Artificial intelligence is transforming scientific research - not merely as a more powerful instrument, but as an autonomous participant in the research cycle itself. This transition constitutes, in the most precise sense of the term, the industrialization of research: a shift from a craft model, in which knowledge, method, and judgment are embedded in the researcher, to a pipeline model, in which these steps are decomposed, automated, and supervised. The US Department of Energy's Genesis Mission is the most ambitious current instantiation of this shift, but the fundamental questions it raises extend far beyond any single program.

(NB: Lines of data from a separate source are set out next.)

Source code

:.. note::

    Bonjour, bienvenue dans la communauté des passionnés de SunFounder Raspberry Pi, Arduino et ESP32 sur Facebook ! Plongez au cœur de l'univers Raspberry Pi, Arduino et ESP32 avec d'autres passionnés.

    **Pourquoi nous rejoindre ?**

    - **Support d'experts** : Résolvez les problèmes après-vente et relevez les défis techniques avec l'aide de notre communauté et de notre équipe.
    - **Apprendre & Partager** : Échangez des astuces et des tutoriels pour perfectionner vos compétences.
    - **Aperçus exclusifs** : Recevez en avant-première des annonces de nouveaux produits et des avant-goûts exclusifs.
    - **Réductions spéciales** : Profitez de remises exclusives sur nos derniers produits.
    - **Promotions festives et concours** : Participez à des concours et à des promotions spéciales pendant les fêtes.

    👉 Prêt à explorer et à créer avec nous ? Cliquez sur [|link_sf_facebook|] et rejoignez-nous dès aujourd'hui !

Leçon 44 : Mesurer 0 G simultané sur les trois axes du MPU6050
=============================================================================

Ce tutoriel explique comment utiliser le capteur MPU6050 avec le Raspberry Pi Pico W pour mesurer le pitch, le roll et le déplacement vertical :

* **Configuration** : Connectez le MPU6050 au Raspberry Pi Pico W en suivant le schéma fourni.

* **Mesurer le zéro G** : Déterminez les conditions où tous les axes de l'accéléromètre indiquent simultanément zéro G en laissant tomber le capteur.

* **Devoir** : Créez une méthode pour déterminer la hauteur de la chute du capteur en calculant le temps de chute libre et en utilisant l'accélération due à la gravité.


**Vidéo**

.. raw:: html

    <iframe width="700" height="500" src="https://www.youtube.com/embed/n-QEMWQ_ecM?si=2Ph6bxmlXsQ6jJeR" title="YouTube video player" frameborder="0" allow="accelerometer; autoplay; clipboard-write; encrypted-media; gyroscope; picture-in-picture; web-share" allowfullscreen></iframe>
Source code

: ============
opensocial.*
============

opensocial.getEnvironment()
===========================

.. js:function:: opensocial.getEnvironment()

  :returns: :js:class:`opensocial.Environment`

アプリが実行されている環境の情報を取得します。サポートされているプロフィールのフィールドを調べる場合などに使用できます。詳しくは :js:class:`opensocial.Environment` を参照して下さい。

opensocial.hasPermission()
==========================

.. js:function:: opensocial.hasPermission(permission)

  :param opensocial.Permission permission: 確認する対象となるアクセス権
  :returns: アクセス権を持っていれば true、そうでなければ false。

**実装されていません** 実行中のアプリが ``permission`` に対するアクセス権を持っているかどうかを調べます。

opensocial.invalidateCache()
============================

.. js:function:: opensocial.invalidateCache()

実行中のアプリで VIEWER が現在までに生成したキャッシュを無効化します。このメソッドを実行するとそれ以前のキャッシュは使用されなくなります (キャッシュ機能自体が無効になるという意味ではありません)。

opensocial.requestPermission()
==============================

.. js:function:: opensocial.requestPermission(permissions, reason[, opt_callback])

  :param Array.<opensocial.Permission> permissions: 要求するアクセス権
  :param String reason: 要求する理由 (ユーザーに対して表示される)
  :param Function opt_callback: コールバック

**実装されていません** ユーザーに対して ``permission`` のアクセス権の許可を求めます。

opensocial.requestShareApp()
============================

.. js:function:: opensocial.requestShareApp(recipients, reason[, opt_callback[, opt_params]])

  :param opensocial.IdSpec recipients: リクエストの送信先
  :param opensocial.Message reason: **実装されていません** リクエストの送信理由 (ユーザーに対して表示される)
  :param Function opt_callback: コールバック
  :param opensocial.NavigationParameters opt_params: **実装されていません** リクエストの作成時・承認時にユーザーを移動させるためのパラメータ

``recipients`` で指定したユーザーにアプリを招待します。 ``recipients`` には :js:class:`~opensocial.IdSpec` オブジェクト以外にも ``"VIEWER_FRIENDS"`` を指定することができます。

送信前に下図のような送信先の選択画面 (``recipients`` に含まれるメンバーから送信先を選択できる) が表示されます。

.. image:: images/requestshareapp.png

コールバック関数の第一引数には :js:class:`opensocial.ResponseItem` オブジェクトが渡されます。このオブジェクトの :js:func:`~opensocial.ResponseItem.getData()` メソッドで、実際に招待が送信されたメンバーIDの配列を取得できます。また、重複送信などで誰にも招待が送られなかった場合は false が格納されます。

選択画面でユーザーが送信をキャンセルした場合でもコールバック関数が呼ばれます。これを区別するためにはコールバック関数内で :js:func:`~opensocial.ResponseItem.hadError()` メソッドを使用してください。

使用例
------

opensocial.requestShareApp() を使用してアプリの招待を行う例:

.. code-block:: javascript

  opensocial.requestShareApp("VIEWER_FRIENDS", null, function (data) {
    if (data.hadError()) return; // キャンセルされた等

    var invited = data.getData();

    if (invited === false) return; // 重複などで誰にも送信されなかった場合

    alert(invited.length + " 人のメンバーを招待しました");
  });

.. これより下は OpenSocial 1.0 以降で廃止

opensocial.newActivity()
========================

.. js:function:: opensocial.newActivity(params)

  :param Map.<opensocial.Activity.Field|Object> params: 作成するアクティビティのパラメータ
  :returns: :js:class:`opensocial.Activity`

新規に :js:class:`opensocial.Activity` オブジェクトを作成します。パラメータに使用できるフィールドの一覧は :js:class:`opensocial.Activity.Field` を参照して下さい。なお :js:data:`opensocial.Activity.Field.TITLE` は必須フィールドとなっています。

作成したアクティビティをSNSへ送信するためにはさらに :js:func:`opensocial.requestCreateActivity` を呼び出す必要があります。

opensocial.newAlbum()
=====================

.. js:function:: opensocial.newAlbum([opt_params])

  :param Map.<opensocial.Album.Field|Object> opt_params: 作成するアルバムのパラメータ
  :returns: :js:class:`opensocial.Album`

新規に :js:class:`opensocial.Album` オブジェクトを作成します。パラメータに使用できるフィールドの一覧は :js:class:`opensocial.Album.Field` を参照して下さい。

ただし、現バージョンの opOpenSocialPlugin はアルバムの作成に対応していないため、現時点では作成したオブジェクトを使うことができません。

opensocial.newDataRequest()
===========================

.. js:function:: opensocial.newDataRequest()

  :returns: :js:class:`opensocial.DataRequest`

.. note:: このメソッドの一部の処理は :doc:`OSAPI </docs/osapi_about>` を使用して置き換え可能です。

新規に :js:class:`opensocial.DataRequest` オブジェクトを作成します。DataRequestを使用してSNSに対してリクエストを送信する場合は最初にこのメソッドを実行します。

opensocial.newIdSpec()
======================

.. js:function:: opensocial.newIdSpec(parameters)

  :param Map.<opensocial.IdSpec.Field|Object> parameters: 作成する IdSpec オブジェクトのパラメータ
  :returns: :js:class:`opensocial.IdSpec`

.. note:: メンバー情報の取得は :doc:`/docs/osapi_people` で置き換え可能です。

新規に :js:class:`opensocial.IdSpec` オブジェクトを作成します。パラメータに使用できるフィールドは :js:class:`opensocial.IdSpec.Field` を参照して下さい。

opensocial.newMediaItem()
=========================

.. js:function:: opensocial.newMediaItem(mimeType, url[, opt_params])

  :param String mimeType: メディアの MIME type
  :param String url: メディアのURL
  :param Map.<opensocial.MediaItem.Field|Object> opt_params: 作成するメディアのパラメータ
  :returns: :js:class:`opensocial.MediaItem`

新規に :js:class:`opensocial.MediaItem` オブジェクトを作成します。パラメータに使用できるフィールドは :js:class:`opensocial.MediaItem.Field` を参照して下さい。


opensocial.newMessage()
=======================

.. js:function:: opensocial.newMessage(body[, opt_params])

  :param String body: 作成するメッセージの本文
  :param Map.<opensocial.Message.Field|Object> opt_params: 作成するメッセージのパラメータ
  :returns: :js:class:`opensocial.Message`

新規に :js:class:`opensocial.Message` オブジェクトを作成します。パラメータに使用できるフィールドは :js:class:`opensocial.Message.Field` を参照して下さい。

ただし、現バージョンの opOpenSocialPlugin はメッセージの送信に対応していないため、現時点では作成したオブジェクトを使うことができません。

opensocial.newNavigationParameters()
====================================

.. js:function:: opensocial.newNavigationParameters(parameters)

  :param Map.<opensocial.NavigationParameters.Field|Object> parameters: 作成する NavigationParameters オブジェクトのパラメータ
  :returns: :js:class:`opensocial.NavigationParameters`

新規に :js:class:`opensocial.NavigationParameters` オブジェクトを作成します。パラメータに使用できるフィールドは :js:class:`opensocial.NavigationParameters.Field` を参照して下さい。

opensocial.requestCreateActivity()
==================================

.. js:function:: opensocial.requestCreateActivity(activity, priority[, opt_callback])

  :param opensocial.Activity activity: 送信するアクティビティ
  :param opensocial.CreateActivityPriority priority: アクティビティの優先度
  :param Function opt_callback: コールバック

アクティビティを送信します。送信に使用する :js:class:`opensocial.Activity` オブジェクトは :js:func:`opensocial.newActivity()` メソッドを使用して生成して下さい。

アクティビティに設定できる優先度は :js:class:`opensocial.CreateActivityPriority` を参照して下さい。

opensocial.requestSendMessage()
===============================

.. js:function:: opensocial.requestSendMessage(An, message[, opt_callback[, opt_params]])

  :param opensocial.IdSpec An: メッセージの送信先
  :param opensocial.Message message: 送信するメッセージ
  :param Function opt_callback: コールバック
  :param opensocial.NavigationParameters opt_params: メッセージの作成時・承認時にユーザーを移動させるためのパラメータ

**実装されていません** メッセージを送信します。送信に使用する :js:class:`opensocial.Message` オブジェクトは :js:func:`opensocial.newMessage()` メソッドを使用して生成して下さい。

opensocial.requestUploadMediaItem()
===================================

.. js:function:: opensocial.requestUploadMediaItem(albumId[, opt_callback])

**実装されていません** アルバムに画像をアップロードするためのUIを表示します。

This essay examines seven such questions:
- Erosion of the intergenerational transmission of scientific competence;
- Growing opacity of AI-generated theories;
- Collapse of peer evaluation under a flood of machine-generated output;
- Unproven capacity of AI for paradigm-shifting discovery;
- Capture of the scientific agenda by political and industrial actors;
- Compounding of systematic errors in closed-loop pipelines;
- Structural bifurcation of the global research community into incommensurable tiers.
These concerns do not constitute an argument against AI-driven science - whose demonstrated potential is real and significant. They constitute the conditions under which that potential can be responsibly pursued.
Blogger's Review: This article delves into the evolving role of AI in scientific research, emphasizing both the risks and opportunities of the industrialization process. The scientific community must address these challenges prudently to ensure that technological advancements do not compromise academic integrity and research quality.